Dans les Alpes, on vit toujours en danger de mort Une similitude entre l’Eiger et le Rossberg.

La Radio Télévision suisse alémanique (SRF) s’est penchée durant dix jours sur la question du risque. Pour l’un des intervenants qui s’y connaît sûrement, « dans les Alpes, on vit toujours en danger de mort ». Cet homme, Beat Bieri, est responsable de protéger les infrastructures des CFF. Le Rossberg est une montagne qui ne laisse personne dormir en paix depuis des siècles. Et c’est Beat Bieri qui doit prendre la difficile décision de fermer une ligne de chemin de fer s’il y a menace de chutes de pierres. La mesure coûte cher, très cher même sur la ligne du Gothard. Mais voilà : lorsque l’on a construit une ligne de chemin de fer au pied du Rossberg, il faut vivre avec l’éventualité des chutes de pierres. Un peu comme dans la paroi nord de l’Eiger.Il n’y aurait rien à ajouter à cela.

Et pourtant : il est intéressant de savoir ce qui s’est dit sur le sujet à propos de notre sport. L’alpinisme est nimbé de l’auréole du risque, de l’extrême, de la peur des avalanches. Bref, de la permanence des dangers imprévisibles.

C’est ainsi qu’en suivant une émission culturelle, on devine qu’elle met le doigt sur la stratégie commerciale de Red Bull et montre comment les publicistes de cette boisson sucrée ont fait appel aux grimpeurs de l’extrême pour promouvoir leur produit.Chasseur de l’instant, c’est le titre d’un clip tourné avec les « acteurs », ou plutôt les grimpeurs de l’extrême Kurt Albert, Stefan Glowacz et Holger Heuber. Lesquels ont peiné dans une expédition très risquée sur le mur de La Proa (8b, 16 L), le versant guyanais du Tepuy Roraima, une montagne tabulaire amazonienne. Ils ont eu la chance d’en revenir. On ne s’étonnera pas du choix de Red Bull. Si l’on recherche un appui de ce côté, il faut prendre des risques élevés. On le sait depuis le saut stratosphérique du parachutiste Felix Baumgartner.Comme on parle ici d’une émission culturelle, on y apprend que ce n’est pas la même chose de prendre des risques extrêmes (comme le font les grimpeurs) ou de profiter des risques de mort que l’on fait (ou laisse) prendre à d’autres. Comme le fait Red Bull. Tout ceci n’a pas grand-chose, même rien à voir avec la pratique des sports de montagne telle que la vivent les alpinistes ordinaires. Pourtant, le téléspectateur n’a pas droit au moindre commentaire à ce sujet.

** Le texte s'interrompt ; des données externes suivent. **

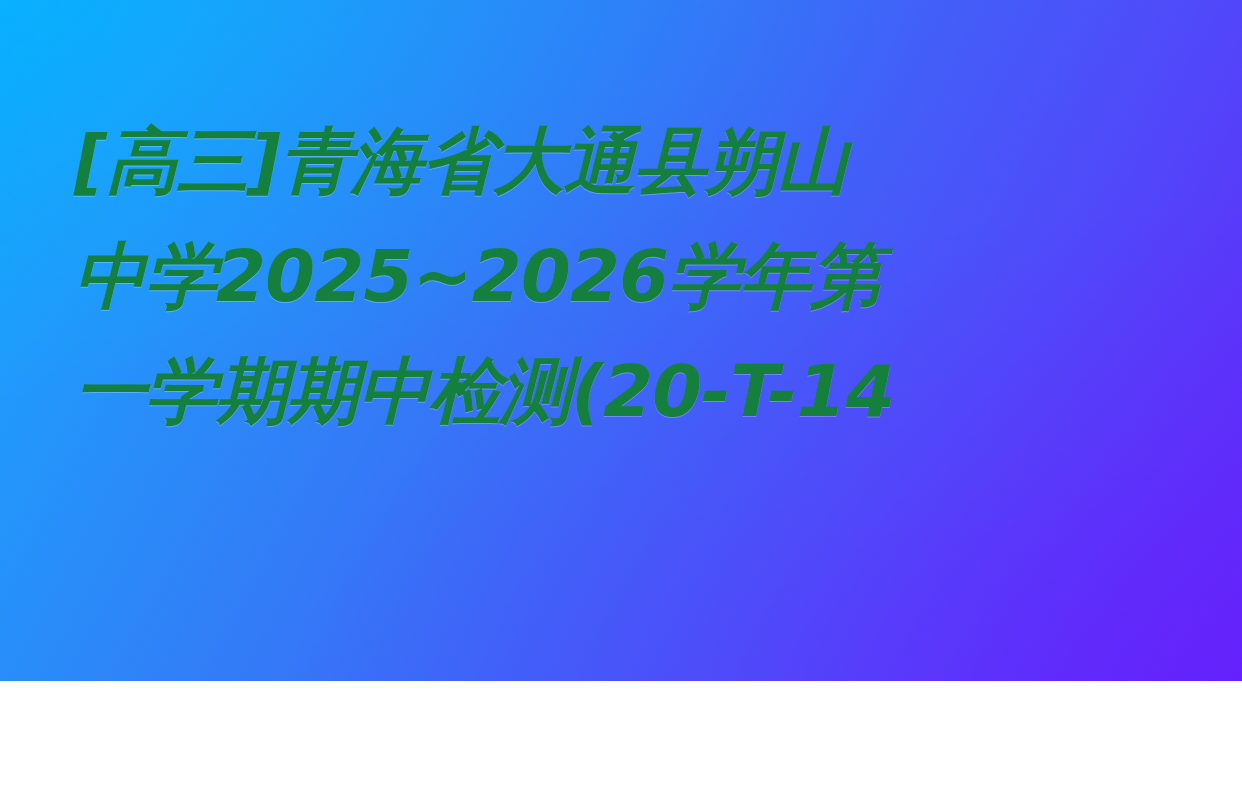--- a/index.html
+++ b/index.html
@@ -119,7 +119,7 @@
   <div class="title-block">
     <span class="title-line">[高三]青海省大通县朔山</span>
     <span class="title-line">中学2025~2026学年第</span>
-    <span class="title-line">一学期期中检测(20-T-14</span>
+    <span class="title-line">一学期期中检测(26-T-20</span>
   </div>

Si je le sais, estce que les autres le savent aussi ?

Les commentaires de la critique cinématographique commerciale sont révélateurs. Ce clip aurait la vertu « de communiquer au spectateur les impressions vécues par les alpinistes », selon ce qu’écrit le journaliste (non-alpiniste) Peter Osteried sur cineman. ch. Comment donc le sait-il ?

Cependant, le mal est fait : les alpinistes qui se lèvent tôt et posent prudemment un pied devant l’autre pour suivre une arête, ceux qui passent au minimum une sangle partout où c’est possible pour limiter les risques, tous sont devenus des aventuriers téméraires. Des gens qui déclarent sentencieusement : « Il y a des moments où tu ne sais pas si tu en reviendras. »

Nous ne sommes pas de ceux-là, et la plupart ne veulent pas en être.

Mais une autre émission a bien rempli le mandat didactique de la chaîne SRF en expliquant comment le risque peut être évalué. La méthode est basée sur le calcul des probabilités, inventé par le Bâlois Jakob Bernoulli et consigné dans son ouvrage Ars Conjectandi (en français : L’art de conjecturer) paru en 1713. La prédiction du risque suppose une similarité de comportement entre le futur et le passé, ainsi qu’une taille suffisante de l’échantillon. Jakob Bernouilli fut aussi le premier à découvrir la probabilité pour un individu de mourir dans l’année suivante. Il ne lui manquait que les données.

Comme on a pu le lire plus haut dans ce cahier, toutes ces considérations ne permettent pas de dire quels sont les risques que l’on prend à pratiquer l’alpinisme, l’escalade ou le ski de randonnée. Il y manque aussi les données : nos excursions ne sont pas comptabilisées.